Die Stadt Kalkar will mit einer ungewöhnlichen Kampagne Auszubildende für das Jahr 2020 gewinnen.

(RP) Das Gespenst „Fachkräftemangel“ geistert schon eine geraume Zeit durch den beruflichen Alltag und sorgt für Sorgenfalten bei den Personalverantwortlichen. Um dieser Herausforderung entgegenzutreten, bilden immer mehr Unternehmen selbst aus. Doch auch Auszubildende sind heiß begehrt und daher schwer zu bekommen. Die Stadt Kalkar hat hierauf reagiert und akquiriert mit einer ungewöhnlichen Kampagne Auszubildende für das Jahr 2020: hauptsächlich über das Internet sucht die Stadt mit Fotos und Videos nach neuen „Ehrenmännern“ und „Ehrenfrauen“.

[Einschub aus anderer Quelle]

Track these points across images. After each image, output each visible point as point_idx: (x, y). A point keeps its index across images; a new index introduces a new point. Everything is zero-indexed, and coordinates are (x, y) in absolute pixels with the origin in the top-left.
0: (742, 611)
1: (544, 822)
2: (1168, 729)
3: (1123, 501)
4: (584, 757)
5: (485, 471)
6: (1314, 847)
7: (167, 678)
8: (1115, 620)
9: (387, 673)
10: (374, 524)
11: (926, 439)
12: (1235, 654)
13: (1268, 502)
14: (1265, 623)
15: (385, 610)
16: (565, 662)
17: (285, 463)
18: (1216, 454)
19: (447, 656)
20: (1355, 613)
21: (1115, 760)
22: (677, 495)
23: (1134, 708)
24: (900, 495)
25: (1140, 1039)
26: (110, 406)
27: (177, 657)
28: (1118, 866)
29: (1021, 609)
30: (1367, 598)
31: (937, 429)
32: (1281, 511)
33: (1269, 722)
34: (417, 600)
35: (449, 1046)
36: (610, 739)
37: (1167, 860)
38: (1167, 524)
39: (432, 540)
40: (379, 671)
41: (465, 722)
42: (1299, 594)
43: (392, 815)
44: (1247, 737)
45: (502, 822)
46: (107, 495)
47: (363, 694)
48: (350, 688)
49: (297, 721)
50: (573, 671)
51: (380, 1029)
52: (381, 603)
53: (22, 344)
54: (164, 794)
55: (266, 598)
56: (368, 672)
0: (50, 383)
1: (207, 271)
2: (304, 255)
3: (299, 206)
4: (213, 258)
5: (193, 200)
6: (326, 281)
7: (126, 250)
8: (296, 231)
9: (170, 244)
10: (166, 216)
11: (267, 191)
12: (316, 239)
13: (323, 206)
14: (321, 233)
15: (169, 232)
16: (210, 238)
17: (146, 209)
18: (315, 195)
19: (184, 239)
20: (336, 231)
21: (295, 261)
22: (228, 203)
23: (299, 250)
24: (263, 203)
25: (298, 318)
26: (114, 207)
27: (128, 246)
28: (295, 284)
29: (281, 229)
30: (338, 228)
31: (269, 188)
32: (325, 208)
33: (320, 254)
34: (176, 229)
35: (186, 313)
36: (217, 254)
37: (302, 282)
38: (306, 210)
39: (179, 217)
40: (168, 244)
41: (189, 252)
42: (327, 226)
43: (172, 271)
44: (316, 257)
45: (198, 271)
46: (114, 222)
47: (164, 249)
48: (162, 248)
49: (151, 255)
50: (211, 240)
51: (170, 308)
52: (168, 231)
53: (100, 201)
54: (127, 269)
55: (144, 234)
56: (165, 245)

Was es damit auf sich hat, erklärt der für das Personal der Stadt Kalkar verantwortliche Martin Lindau: „Unsere Mitarbeiter arbeiten tagtäglich, damit die Bürger gut in Kalkar leben, Unternehmen in Kalkar ihr Brot verdienen und Touristen die Stadt erleben können. Wir arbeiten also für die Gemeinschaft und für die Stadt, ohne dass wir dies an die große Glocke hängen.“ Richtige Ehrenmänner und Ehrenfrauen eben – mit diesem Modewort würden vermutlich Jugendliche die Beobachtung umschreiben. sagen. Bei dem Begriff „Ehrenmann“ oder „Ehrenfrau“ handelt es sich nämlich um das aktuelle Jugendwort des Jahres. So wird jemand bezeichnet, der Gutes für jemanden tut. „Und das macht eigentlich unsere Arbeit bei der Stadt Kalkar aus“, so Lindau. „Auf diese Weise versuchen wir, neue Auszubildende zu gewinnen, die dann nach der Ausbildung ebenfalls ein Ehrenmann oder eine Ehrenfrau werden.“

In heutigen Zeiten der Bewerbersuche müsse man auffallen, und dies versuche die Stadt Kalkar eben mit dieser Ausbildungskampagne, so Lindau. Verstecken brauche sie sich dabei nicht, denn einiges spreche für diesen Arbeitgeber: der sichere Arbeitsplatz, ein gutes Gesundheitsmanagement, flexible Arbeitszeiten, gute Kollegialität – und eben einen Sinn hinter der tagtäglichen Arbeit. Auf der anderen Seite sei es fatal, Dinge im Marketing zu versprechen, die nicht eingehalten werden können. Die Stadt versucht, sich selbst so realistisch wie möglich darzustellen. Dies zeigt sich bereits daran, dass echte Mitarbeiter  die Kampagne mit ihren eigenen Gesichtern schmücken. „Die Bereitschaft, an der Kampagne teilzunehmen, war sehr hoch. Dies hat mich sehr gefreut und zeigt auch, wie sehr sich die Kollegen mit der Stadt Kalkar identifizieren“, sagt Lindau. Aktuell gesucht werden übrigens Auszubildende für die Verwaltung und auch als Gärtner beim Bauhof. Bis zum 6. Januar 2020 sind Bewerbungen möglich – einfach online unter www.kalkar.de/ausbildung.